A handful of clinical trials found that a small percentage of children experience attention problems and agressive behavior when they consume 35 mg a day of synthetic coloring, while a larger percentage experiences behavioral problems at doses of 100 mg a day or higher.

Americans eat an average of 62 mg a day of these artificial food dyes, according to FDA data, up from 12 mg per day in 1950.

“Until now, how much of these neurotoxic chemicals are used in specific foods was a well-kept secret,” CSPI executive director Michael Jacobson said in a statement. “But now it is clear that many children are consuming far more dyes than the amounts shown to cause behavioral problems in some children.
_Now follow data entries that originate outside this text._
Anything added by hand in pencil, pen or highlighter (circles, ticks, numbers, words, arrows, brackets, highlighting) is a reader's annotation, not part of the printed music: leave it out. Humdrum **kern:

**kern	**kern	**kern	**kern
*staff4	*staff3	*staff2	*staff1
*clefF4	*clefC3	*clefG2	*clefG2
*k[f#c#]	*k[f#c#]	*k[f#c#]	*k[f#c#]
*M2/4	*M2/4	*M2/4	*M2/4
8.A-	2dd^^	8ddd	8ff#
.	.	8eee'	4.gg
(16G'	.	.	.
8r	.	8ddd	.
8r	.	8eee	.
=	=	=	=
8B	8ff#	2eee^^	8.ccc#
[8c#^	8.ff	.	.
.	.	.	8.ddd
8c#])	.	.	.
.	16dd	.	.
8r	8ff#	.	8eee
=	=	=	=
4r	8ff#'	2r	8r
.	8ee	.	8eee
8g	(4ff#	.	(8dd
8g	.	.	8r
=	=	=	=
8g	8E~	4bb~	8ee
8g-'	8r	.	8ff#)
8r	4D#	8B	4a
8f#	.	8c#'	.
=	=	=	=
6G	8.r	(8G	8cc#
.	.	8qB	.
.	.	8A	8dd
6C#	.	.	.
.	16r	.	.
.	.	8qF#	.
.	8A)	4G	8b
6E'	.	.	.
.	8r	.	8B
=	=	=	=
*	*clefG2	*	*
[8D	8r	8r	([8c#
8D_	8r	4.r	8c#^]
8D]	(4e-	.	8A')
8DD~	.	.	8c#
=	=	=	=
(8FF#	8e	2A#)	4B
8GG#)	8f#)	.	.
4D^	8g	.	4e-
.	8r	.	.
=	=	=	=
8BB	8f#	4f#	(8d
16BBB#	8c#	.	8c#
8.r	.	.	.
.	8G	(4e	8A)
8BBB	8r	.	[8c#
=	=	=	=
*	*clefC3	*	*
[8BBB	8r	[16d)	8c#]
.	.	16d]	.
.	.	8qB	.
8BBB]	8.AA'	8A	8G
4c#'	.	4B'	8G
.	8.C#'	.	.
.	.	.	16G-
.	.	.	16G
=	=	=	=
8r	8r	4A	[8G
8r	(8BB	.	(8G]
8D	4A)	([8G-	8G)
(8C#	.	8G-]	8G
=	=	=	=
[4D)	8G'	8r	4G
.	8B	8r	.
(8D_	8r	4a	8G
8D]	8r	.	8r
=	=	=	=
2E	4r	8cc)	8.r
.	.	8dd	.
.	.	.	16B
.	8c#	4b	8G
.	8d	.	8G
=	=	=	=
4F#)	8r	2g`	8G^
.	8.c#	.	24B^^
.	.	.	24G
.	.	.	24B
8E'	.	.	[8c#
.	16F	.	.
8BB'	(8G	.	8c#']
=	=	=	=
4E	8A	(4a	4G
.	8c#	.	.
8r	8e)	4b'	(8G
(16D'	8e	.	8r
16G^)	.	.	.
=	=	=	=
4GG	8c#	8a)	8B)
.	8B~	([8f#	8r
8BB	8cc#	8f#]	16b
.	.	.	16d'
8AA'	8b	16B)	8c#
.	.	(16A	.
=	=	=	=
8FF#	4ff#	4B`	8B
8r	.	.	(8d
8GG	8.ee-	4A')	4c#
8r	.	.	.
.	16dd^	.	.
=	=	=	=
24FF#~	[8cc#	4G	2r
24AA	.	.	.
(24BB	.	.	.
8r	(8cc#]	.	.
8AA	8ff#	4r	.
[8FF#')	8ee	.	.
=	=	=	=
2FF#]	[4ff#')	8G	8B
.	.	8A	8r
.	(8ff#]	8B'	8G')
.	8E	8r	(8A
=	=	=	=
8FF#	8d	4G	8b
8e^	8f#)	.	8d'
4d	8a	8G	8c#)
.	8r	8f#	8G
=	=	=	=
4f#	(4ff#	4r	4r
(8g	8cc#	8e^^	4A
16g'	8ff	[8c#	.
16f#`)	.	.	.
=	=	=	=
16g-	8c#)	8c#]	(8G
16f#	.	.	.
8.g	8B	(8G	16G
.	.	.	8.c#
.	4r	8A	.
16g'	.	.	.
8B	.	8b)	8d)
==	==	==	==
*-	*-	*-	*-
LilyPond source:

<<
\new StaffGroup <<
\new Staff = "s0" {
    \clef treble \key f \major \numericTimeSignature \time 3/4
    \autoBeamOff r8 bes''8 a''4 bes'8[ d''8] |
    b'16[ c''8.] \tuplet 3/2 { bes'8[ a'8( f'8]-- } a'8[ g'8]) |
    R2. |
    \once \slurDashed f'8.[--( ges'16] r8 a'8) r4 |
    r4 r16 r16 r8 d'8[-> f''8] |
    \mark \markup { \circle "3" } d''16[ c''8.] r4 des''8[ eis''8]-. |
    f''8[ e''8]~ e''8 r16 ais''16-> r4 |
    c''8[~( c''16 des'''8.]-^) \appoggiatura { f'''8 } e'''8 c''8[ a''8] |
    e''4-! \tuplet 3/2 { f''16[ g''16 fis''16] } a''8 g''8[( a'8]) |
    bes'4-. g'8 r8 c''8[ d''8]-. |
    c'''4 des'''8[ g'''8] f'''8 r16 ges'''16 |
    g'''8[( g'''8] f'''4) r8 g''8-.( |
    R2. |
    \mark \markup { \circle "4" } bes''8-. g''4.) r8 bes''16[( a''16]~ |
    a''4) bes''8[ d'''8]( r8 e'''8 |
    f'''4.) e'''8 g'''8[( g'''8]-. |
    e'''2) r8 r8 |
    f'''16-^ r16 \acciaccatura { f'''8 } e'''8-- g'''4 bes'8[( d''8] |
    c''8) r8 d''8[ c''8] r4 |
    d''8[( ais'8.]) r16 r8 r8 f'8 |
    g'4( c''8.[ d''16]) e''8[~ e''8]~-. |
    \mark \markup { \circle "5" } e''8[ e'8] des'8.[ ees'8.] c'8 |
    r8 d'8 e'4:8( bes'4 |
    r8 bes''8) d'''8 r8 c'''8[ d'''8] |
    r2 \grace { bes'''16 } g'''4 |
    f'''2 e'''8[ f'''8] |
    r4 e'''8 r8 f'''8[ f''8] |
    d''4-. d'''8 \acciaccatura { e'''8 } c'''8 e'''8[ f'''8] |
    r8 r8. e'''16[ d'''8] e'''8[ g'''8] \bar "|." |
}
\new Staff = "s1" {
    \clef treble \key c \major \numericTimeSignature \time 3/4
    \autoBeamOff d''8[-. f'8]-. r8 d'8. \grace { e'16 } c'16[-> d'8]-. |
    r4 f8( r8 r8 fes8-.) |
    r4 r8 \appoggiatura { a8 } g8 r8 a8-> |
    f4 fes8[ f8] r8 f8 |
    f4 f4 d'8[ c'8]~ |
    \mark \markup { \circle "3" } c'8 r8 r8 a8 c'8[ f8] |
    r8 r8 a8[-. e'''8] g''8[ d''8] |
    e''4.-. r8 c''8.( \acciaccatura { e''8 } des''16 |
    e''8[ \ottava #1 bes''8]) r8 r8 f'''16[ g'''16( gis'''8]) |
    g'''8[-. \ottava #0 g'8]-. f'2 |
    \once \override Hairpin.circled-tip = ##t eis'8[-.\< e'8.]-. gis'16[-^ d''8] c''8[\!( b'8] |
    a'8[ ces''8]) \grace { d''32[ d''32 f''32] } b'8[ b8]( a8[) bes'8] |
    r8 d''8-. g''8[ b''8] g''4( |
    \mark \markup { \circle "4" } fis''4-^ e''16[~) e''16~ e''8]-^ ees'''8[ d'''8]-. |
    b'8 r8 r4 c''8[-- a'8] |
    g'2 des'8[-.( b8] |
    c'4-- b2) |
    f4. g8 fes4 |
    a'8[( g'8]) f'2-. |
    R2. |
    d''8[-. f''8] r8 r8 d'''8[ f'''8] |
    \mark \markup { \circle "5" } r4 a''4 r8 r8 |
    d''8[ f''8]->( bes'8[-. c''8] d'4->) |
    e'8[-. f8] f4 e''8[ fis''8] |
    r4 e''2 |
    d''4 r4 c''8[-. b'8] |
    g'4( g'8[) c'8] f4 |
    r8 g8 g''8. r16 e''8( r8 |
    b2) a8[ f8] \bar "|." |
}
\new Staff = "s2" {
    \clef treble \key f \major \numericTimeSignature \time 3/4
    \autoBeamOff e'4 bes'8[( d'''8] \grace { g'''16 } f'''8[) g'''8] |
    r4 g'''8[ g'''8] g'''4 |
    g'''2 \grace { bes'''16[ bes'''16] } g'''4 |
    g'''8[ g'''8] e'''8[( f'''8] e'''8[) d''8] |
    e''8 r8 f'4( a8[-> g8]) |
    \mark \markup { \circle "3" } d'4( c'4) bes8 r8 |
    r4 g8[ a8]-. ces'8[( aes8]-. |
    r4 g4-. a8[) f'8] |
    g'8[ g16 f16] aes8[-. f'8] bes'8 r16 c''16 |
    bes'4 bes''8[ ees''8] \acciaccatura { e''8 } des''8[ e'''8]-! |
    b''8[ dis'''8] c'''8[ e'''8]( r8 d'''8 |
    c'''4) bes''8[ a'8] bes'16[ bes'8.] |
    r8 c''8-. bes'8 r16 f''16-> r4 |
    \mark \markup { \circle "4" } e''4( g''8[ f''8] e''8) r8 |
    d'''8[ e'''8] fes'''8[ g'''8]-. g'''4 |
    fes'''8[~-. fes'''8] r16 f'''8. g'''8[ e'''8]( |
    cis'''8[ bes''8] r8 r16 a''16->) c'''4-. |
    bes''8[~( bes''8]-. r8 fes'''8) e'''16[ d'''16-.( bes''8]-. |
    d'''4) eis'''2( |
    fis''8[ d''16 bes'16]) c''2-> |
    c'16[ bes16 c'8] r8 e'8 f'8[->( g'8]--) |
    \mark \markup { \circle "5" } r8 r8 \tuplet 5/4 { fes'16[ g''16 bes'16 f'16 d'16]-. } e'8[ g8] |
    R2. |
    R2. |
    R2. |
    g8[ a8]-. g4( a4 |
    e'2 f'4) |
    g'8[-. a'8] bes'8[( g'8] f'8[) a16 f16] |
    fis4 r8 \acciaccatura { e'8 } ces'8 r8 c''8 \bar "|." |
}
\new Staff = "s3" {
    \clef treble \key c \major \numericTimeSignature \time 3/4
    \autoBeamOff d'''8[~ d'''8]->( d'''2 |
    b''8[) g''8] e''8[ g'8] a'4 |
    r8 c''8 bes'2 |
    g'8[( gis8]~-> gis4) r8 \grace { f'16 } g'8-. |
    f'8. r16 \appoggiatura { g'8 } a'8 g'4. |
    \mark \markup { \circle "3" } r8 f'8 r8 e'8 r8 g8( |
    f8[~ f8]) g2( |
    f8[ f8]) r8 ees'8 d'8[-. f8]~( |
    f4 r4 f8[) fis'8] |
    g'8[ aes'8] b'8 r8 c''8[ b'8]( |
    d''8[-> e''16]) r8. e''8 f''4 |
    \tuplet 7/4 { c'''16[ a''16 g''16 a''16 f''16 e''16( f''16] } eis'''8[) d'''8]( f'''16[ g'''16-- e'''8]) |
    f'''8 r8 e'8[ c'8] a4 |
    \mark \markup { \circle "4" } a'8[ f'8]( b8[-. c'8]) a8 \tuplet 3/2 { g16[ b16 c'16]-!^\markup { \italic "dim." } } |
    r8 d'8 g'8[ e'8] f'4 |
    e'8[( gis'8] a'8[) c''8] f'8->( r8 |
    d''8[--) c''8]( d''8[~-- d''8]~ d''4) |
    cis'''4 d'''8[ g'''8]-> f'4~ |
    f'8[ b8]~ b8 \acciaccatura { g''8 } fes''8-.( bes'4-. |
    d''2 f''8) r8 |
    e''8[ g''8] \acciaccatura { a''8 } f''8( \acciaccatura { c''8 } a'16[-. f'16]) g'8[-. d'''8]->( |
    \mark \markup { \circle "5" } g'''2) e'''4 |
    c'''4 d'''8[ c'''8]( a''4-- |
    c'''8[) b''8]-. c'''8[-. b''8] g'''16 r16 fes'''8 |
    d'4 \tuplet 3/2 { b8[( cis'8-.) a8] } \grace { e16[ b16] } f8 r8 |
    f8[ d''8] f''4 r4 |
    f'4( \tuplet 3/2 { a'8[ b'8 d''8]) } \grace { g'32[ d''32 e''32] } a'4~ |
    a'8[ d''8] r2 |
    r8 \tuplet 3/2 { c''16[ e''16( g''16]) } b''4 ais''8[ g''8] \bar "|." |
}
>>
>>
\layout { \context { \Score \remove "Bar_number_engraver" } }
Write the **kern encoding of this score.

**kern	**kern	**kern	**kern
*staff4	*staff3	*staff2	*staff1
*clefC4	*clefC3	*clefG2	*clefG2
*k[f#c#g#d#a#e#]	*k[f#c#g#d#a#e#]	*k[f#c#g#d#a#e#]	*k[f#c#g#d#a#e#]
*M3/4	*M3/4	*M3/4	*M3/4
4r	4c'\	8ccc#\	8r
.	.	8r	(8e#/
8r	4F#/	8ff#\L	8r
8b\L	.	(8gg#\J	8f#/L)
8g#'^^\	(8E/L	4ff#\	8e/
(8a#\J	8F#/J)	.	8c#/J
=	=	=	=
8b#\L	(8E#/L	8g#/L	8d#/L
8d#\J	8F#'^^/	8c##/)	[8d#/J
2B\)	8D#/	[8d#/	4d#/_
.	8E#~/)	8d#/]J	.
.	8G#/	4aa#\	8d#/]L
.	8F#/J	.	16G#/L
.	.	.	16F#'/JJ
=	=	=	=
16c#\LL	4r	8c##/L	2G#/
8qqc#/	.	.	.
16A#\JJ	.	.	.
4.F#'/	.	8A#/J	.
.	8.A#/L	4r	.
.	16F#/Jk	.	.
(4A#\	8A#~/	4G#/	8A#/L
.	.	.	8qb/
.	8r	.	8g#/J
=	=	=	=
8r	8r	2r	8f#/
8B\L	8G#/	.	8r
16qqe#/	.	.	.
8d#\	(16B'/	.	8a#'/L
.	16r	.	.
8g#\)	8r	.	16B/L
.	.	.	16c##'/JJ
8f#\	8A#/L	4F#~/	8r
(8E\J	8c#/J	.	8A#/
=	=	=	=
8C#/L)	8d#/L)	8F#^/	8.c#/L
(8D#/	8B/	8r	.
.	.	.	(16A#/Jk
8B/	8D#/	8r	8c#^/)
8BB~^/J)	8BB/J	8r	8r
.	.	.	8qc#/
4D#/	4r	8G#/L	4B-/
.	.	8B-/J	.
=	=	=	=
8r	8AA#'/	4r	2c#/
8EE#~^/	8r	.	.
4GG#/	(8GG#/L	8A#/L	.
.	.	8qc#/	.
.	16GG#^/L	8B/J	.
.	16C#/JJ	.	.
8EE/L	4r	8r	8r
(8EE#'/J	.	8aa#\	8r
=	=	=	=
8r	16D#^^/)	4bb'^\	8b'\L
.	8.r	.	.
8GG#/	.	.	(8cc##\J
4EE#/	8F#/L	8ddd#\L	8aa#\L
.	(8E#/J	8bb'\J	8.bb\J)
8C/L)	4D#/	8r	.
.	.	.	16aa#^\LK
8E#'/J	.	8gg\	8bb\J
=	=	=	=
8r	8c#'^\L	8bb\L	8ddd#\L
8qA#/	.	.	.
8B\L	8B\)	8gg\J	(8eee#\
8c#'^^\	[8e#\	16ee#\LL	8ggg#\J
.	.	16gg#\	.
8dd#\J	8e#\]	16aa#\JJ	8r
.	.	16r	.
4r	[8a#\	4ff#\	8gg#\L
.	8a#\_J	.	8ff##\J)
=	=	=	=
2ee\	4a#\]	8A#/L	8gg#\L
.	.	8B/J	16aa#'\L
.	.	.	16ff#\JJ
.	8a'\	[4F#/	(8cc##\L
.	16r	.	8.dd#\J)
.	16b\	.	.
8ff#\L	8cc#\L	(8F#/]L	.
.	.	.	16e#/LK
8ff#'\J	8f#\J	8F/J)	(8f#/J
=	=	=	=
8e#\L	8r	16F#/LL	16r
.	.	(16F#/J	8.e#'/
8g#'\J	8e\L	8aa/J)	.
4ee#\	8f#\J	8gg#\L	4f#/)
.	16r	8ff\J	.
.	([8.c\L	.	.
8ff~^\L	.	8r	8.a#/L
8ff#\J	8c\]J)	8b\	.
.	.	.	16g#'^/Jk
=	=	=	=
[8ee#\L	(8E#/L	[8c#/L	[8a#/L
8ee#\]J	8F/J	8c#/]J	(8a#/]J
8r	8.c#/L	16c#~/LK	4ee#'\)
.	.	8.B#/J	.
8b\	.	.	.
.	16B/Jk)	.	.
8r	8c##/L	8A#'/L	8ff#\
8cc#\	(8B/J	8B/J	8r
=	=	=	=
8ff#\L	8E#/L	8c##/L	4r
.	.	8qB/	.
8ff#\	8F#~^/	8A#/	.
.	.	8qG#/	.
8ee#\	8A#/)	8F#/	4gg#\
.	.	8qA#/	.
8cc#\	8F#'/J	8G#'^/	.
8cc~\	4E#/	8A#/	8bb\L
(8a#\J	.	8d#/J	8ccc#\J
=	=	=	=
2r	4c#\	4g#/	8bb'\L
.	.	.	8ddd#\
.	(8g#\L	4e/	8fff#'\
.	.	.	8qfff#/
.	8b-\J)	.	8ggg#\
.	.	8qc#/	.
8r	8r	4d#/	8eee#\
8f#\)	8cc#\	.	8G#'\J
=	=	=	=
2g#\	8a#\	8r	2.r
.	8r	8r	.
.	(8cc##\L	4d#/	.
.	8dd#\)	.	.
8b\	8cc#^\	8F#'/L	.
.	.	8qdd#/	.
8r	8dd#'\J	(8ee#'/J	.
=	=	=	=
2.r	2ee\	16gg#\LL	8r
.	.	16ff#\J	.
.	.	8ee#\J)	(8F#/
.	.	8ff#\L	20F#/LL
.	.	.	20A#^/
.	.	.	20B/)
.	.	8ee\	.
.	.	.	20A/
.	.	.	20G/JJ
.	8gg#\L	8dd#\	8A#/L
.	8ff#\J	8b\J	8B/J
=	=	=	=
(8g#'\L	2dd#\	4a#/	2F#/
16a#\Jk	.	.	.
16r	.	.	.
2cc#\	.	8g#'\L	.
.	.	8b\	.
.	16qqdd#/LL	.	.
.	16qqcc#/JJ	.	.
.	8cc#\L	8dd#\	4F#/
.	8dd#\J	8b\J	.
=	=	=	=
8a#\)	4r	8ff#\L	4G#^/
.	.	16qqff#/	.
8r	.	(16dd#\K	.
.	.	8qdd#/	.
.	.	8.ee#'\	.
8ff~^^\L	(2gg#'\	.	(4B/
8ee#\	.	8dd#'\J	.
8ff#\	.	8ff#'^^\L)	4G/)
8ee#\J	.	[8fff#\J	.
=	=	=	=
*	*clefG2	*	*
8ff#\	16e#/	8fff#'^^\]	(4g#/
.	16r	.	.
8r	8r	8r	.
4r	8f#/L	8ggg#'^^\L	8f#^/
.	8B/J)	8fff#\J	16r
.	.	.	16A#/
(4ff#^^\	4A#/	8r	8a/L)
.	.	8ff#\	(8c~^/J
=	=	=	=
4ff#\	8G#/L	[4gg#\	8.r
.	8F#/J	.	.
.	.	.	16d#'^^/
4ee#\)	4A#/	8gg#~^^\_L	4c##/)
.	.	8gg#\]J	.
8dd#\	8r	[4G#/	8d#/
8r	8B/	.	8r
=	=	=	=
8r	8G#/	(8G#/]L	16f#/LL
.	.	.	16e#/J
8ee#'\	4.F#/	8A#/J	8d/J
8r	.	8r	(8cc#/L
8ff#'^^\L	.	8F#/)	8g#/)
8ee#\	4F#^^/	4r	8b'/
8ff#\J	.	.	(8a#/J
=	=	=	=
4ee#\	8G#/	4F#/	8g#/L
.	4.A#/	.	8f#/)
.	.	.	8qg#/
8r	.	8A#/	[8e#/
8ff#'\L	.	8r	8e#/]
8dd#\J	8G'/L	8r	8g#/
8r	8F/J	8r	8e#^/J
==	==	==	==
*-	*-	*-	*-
The cumulative impact of so much dyed foods in children’s diets, from breakfast, lunch, dinner, and snacks, is a partial reason why behavioral problems have become more common.”

Stevens said studies estimated that 8 percent of ADHD cases are due to artificial dyes in the diet, but likely other food ingredients trigger symptoms as well including milk, soy, preservatives like sodium benzoate, chocolate, and wheat — to name a few. Pinpointing which, if any, foods aggravate a child’s behavioral symptoms can be extremely tricky. Doctors may try food elimination diets where they remove most foods from a child’s diet adding each one back individually to see if any triggers symptoms.

“No one diet fits all,” Stevens said, though reducing consumption of artificial dyes would likely lead to a more nutritious diet for kids overall. “Many foods containing high amounts of added sugar also have these artificial dyes,” she said. “Avoiding one can help avoid the other.”